Auto advertising in the 1950’s

In the 1950’s, intense competition from the Big Three pressured independents. Therefore, independents emphasized their points of differentiation like styling from others. Automotive advertising became more opulent and lifestyle oriented.

1950 Studebaker

The October 1949 ad in Holiday for the 1950 “bullet-nose” Studebaker proclaimed, “Presenting the ‘new look’ in cars.” “Success breeds success! The car that led in modern design now moves still more spectacularly out ahead!” Other specifications mention improvements like higher compression power and self-stabilizing coil springs. The color photo showed a couple motoring in their Commander Regal De Luxe Starlight coupe along the riverside with a cityscape in the background.

1953 Studebaker

Studebaker’s May 1953 ad in Country Gentleman continued the theme of the previous six years-that of styling innovation. The couple in a Commander Starliner hard-top coupe motors through a park-like setting in the color photo. The tagline shouted, “New and different! Exciting 1953 Studebaker!” Supporting copy commands, “See it and try it! America’s most talked about new car! Hard-top convertible shown above is less than five feet high! Only in a Studebaker do you get this long and low new styling — and it’s yours to enjoy at a down to earth price.” The ad stresses points of differentiation with long and low styling and pricing.

1956 Chevrolet

Following the lead of independent’s ads, Chevrolet’s 1956 ad in National Geographic touts “Nothing without wings climbs like a ’56 Chevrolet. Aim this new Chevrolet up a steep grade – and you’ll see why it’s the Pikes Peak record holder.” This was the second year for the new Chevrolet V8 engine. The copy further claims “In the merest fraction of a second you sense that big bore V8 lengthening out its stride. And up you go with a silken rush of power that makes a mountain seem as flat as a roadmap.
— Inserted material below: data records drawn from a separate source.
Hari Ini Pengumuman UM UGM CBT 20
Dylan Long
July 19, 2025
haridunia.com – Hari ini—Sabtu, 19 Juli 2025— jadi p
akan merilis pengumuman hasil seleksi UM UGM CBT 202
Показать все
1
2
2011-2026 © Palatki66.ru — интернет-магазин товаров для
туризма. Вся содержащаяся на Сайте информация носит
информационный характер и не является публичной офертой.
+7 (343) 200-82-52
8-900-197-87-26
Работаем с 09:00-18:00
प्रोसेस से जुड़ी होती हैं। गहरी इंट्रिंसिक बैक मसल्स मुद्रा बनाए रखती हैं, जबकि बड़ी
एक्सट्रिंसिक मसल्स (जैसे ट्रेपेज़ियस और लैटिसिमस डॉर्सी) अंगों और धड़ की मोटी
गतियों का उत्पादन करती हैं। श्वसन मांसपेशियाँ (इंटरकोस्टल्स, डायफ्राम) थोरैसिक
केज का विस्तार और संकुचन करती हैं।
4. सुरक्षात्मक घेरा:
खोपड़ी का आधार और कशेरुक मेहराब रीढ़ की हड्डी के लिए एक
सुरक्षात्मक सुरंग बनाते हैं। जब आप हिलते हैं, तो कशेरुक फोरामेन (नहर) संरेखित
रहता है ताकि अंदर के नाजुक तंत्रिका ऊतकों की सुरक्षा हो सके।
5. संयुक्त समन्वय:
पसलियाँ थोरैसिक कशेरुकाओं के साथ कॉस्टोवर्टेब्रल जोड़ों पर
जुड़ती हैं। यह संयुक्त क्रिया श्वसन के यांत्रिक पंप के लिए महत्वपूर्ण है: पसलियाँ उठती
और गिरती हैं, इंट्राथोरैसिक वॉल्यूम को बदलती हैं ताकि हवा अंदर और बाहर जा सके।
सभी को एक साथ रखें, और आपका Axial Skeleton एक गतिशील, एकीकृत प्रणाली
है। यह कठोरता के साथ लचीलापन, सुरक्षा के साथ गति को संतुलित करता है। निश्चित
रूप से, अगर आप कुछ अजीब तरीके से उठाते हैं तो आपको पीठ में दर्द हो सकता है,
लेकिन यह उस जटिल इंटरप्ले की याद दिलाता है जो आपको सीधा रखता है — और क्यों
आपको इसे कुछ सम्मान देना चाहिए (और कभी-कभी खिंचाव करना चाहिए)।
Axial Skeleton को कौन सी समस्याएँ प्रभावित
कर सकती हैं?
The car that proved its fired-up performance, cat-sure cornering ability and nailed-down stability on the rugged, twisting Pikes Peak road. And all these qualities mean more driving safety and pleasure for you.” The color illustration showed a sporty driver hunkered down in his Bel Air Sport Sedan climbing the road to Pikes Peak.

These postwar advertisements reflect the seller’s market for automobiles. Performance would go on to trump opulence and lifestyle as the Big Three market leaders began to dominate the market.